Four of Gardner's wives were under 18 at the time he married them. Gardner was 34 years old when he married Mary Ann Bradford, who was then 17. Two years later he married 16-year-old Laura Althea Thompson. He was 42 when he married Sarah Jane Hamilton and 52 when he married Elizabeth Dowding, each of whom was 15 years of age at the time of the wedding.

==Legacy==
Archibald Gardner had 11 wives and 48 children. Gardner's life is memorialized by a monument in Afton, Wyoming, and a restored gristmill at Gardner Village. The site where Archibald built his original flour mill in West Jordan, Utah, is now known as Gardner Village and features a collection of other early pioneer homes that now house shops and a restaurant dedicated to him called Archibald's Restaurant.

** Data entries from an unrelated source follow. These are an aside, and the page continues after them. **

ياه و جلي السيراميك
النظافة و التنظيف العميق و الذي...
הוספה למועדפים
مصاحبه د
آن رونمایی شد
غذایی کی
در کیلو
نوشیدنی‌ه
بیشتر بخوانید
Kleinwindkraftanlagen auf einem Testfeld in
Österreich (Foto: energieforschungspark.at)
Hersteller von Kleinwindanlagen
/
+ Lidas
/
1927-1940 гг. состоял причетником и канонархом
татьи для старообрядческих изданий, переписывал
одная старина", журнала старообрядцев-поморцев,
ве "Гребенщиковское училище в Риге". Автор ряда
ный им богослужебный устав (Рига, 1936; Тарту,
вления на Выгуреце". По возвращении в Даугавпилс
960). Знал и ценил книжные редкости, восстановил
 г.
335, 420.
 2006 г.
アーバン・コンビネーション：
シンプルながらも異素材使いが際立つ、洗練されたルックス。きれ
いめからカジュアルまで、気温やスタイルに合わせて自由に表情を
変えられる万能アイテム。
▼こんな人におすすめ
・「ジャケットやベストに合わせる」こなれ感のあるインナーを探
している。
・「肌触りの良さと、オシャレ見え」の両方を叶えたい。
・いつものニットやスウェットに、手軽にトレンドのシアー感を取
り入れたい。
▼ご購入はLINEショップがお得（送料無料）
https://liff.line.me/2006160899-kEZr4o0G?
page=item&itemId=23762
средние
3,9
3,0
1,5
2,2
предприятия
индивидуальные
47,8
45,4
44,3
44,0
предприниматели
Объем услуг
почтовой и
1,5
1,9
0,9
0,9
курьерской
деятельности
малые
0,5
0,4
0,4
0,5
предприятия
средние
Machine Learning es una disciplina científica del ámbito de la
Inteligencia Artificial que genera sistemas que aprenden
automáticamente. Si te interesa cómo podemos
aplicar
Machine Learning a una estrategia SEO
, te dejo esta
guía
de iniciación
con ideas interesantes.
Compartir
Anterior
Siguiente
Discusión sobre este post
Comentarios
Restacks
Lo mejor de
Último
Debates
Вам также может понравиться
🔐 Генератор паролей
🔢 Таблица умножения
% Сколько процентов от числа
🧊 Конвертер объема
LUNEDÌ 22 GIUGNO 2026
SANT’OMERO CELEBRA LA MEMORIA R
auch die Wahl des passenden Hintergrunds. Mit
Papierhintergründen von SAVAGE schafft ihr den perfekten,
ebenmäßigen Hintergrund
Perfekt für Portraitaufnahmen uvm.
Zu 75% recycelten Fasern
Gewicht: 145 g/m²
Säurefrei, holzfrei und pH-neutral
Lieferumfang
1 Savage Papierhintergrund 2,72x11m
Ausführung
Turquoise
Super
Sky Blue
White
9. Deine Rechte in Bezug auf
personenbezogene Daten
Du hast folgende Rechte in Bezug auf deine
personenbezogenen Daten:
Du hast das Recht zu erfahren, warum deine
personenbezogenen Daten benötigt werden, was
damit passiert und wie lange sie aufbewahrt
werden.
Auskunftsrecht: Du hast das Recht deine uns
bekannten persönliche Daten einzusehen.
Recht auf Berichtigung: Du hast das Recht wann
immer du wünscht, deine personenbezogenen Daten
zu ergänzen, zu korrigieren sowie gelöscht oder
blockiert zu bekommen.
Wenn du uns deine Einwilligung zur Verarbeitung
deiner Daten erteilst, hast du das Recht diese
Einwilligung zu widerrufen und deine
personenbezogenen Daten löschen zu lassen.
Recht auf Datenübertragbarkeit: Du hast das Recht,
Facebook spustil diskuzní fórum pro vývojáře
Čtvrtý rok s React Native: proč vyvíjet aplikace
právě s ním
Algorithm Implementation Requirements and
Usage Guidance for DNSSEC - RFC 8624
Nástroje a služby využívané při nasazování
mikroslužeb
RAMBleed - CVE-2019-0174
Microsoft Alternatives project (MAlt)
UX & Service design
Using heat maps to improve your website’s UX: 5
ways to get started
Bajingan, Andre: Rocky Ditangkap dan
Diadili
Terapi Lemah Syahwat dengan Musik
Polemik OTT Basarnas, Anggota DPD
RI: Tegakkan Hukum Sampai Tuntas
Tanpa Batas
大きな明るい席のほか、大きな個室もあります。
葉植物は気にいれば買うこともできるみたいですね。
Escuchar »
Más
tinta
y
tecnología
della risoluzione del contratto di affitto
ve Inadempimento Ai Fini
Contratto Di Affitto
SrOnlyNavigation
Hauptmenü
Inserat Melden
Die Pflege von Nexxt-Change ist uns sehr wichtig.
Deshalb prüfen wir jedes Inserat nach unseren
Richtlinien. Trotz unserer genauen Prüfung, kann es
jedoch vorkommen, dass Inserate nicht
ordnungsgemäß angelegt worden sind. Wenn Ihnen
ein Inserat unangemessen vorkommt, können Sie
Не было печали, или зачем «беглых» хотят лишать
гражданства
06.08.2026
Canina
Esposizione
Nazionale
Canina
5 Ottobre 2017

Leland Mills, one of the last mills Gardner built when he was alive, still operates today in Spanish Fork, Utah.

Olympic Greco-Roman wrestling gold medalist Rulon Gardner is the great-great-grandson of Archibald Gardner.
A new headstone was dedicated for Archibald Gardner after a 1990 Afton, Wyoming, family reunion when 2,000 of his 20,000 descendants attended.